Global pharmaceutical company Novo Nordisk has launched Ozempic, a once-weekly injectable medicine for Type 2 diabetes, in India, expanding treatment options for millions of patients struggling to manage blood sugar levels. The drug contains semaglutide, a next-generation therapy already widely used in several countries.

Ozempic works by mimicking a natural hormone that helps the body release insulin when blood sugar levels are high. It also reduces the amount of sugar produced by the liver and slows digestion, leading to better glucose control. In addition, the medicine acts on the brain’s appetite centres, helping patients feel full for longer. While this effect has drawn attention globally for weight reduction, in India the drug has been approved specifically for managing Type 2 diabetes.

One of Ozempic’s key advantages is its once-a-week dosing, delivered through a pre-filled injection pen. Doctors say this can make treatment easier for patients who find daily injections difficult to maintain. The treatment begins with a 0.25 mg starter dose, mainly to help the body adjust. Depending on the patient’s condition, the dose may later be increased to 0.5 mg or 1 mg, strictly under a doctor’s guidance.

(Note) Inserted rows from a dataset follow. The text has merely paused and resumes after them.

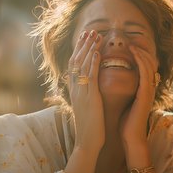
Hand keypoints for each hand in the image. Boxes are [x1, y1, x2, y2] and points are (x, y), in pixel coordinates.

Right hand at [67, 30, 104, 154]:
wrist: (88, 141)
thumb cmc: (91, 126)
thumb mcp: (87, 106)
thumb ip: (87, 94)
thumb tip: (90, 85)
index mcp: (75, 90)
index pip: (74, 65)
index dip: (79, 50)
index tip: (85, 38)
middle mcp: (75, 89)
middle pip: (76, 60)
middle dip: (83, 45)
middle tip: (90, 30)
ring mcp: (81, 92)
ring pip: (82, 65)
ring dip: (89, 48)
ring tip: (96, 35)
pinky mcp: (90, 98)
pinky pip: (90, 77)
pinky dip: (93, 63)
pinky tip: (98, 52)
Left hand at [119, 45, 157, 151]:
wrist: (131, 138)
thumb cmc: (125, 122)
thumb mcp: (125, 102)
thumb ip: (126, 91)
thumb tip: (116, 82)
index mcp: (144, 90)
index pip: (145, 67)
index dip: (139, 56)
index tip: (129, 46)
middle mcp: (149, 88)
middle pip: (149, 64)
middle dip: (142, 51)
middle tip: (131, 41)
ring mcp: (149, 91)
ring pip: (149, 66)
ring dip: (141, 53)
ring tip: (132, 44)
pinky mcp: (146, 94)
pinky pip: (145, 73)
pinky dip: (141, 61)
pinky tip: (133, 54)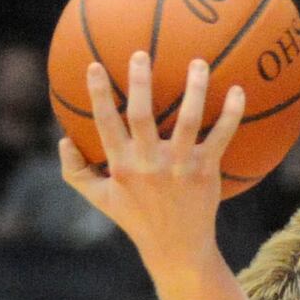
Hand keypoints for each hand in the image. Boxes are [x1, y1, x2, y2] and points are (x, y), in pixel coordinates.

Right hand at [59, 51, 245, 271]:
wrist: (177, 246)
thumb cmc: (136, 217)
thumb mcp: (100, 198)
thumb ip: (76, 171)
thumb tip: (61, 140)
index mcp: (122, 164)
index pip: (105, 123)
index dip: (100, 94)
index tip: (95, 65)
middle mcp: (150, 163)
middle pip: (142, 115)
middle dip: (140, 82)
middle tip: (142, 52)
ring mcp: (180, 166)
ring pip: (187, 120)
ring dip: (194, 89)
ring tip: (198, 62)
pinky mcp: (206, 170)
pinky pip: (221, 137)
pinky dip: (231, 113)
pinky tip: (237, 89)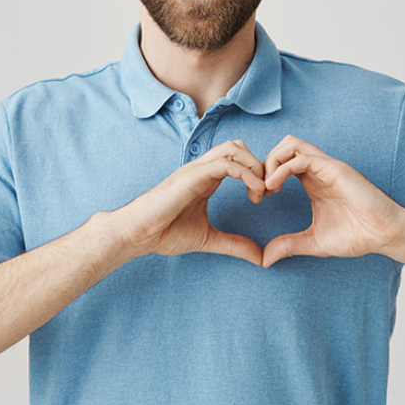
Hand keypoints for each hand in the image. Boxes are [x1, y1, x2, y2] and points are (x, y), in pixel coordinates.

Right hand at [107, 139, 266, 265]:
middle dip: (259, 165)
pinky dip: (247, 174)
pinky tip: (255, 192)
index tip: (265, 197)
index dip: (257, 173)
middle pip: (239, 147)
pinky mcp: (193, 175)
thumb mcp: (209, 239)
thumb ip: (235, 245)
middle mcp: (203, 169)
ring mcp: (197, 169)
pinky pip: (226, 163)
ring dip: (255, 166)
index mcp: (206, 179)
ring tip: (262, 191)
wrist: (137, 233)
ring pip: (234, 148)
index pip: (238, 160)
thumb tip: (260, 258)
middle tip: (267, 191)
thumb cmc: (164, 233)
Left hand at [260, 135, 404, 267]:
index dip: (263, 176)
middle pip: (283, 146)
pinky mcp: (334, 169)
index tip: (257, 200)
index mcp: (312, 181)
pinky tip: (274, 187)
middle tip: (258, 192)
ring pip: (290, 144)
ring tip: (266, 187)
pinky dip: (281, 168)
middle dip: (263, 165)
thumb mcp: (313, 242)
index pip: (281, 162)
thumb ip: (289, 245)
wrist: (385, 235)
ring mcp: (326, 166)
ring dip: (271, 161)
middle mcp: (318, 169)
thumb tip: (264, 259)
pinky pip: (301, 158)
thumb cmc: (357, 235)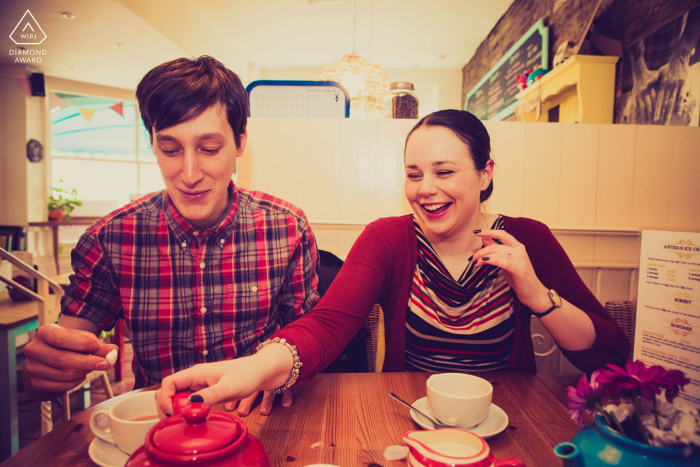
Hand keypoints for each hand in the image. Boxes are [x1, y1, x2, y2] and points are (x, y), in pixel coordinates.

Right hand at [23, 324, 116, 393]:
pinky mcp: (35, 381)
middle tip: (105, 364)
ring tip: (90, 368)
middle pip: (61, 358)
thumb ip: (100, 346)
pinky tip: (80, 376)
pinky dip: (74, 382)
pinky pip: (58, 386)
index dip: (80, 343)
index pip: (61, 337)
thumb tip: (114, 351)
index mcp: (45, 332)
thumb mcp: (84, 342)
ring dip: (81, 373)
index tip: (97, 347)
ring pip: (61, 374)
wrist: (51, 361)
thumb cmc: (70, 346)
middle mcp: (34, 348)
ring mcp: (32, 366)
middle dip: (86, 362)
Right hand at [155, 345, 293, 418]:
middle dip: (166, 406)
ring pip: (177, 397)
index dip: (165, 398)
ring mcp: (199, 385)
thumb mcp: (228, 387)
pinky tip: (193, 417)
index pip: (168, 383)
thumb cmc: (247, 374)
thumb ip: (209, 396)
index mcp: (196, 372)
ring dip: (175, 409)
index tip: (173, 413)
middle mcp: (194, 378)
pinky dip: (186, 410)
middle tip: (175, 421)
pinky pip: (188, 402)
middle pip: (168, 391)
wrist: (261, 371)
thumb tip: (188, 404)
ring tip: (184, 421)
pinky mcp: (206, 392)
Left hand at [471, 229, 548, 309]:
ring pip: (497, 253)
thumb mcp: (507, 261)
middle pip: (496, 245)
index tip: (476, 232)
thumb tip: (485, 239)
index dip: (488, 231)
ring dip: (482, 257)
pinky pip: (502, 261)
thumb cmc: (519, 276)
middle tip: (472, 258)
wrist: (534, 292)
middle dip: (481, 251)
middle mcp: (519, 250)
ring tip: (475, 263)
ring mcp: (520, 259)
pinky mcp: (518, 269)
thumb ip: (497, 250)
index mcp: (517, 246)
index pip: (502, 234)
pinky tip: (484, 261)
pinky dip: (491, 260)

The starting dose costs about ₹2,200 per week, or roughly ₹8,800 per month, with higher doses priced above this level. Medical experts point out that affordability could be a concern for long-term use, especially since diabetes is a chronic condition requiring sustained treatment.

India has one of the world’s largest populations living with diabetes, and the number continues to rise due to sedentary lifestyles, dietary habits, and obesity. Specialists believe Ozempic could benefit patients whose blood sugar levels remain uncontrolled despite standard oral medicines or insulin therapy.

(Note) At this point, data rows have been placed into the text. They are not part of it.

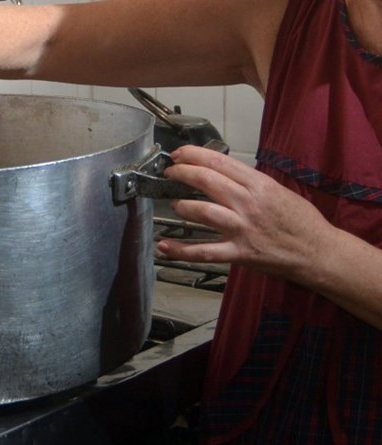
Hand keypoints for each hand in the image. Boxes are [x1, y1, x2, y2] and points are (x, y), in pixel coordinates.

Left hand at [155, 145, 335, 281]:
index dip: (193, 155)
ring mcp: (242, 228)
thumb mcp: (278, 191)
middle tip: (169, 172)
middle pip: (207, 181)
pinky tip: (163, 246)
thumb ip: (250, 183)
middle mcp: (248, 204)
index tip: (179, 154)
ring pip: (203, 211)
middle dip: (182, 173)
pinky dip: (180, 250)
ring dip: (182, 205)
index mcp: (259, 185)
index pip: (220, 162)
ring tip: (174, 203)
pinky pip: (203, 251)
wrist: (318, 252)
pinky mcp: (239, 253)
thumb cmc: (301, 221)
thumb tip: (221, 173)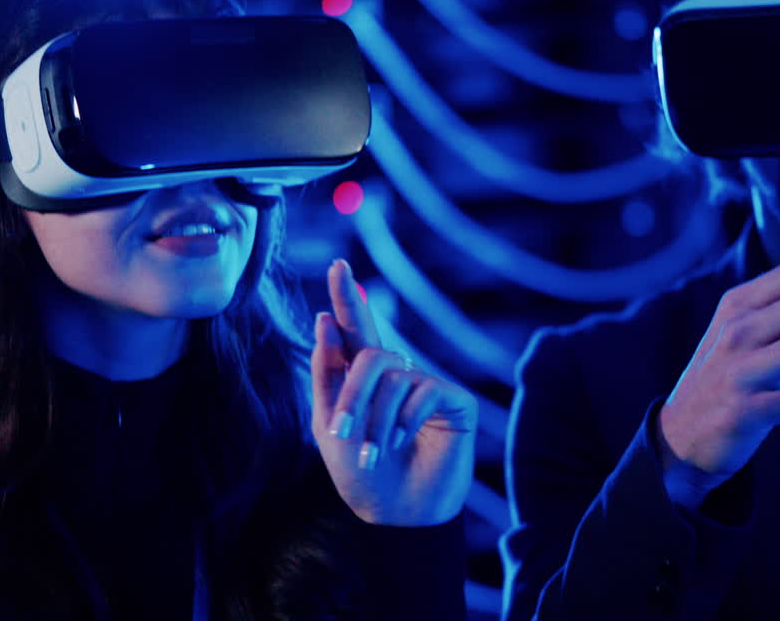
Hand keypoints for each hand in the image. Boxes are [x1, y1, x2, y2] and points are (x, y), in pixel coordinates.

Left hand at [310, 259, 477, 525]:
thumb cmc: (361, 474)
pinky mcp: (454, 400)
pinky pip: (424, 391)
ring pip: (393, 377)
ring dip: (376, 421)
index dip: (347, 299)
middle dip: (352, 395)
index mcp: (364, 378)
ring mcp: (428, 385)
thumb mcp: (329, 424)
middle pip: (371, 355)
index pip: (356, 329)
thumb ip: (327, 374)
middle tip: (341, 433)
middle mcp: (398, 374)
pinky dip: (407, 420)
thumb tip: (325, 320)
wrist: (396, 513)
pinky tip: (404, 442)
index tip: (337, 265)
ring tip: (375, 455)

Doctors, however, stress that Ozempic is not a standalone solution. It must be used alongside lifestyle changes such as healthy eating, regular physical activity, and routine monitoring of blood sugar. Some patients may experience side effects like nausea or stomach discomfort, particularly in the early weeks of treatment, making medical supervision essential.

With the launch of Ozempic, India’s diabetes care space is seeing a shift towards advanced injectable therapies. While the drug brings new hope for improved disease control, experts emphasise responsible prescribing and informed patient use to ensure both safety and long-term benefits.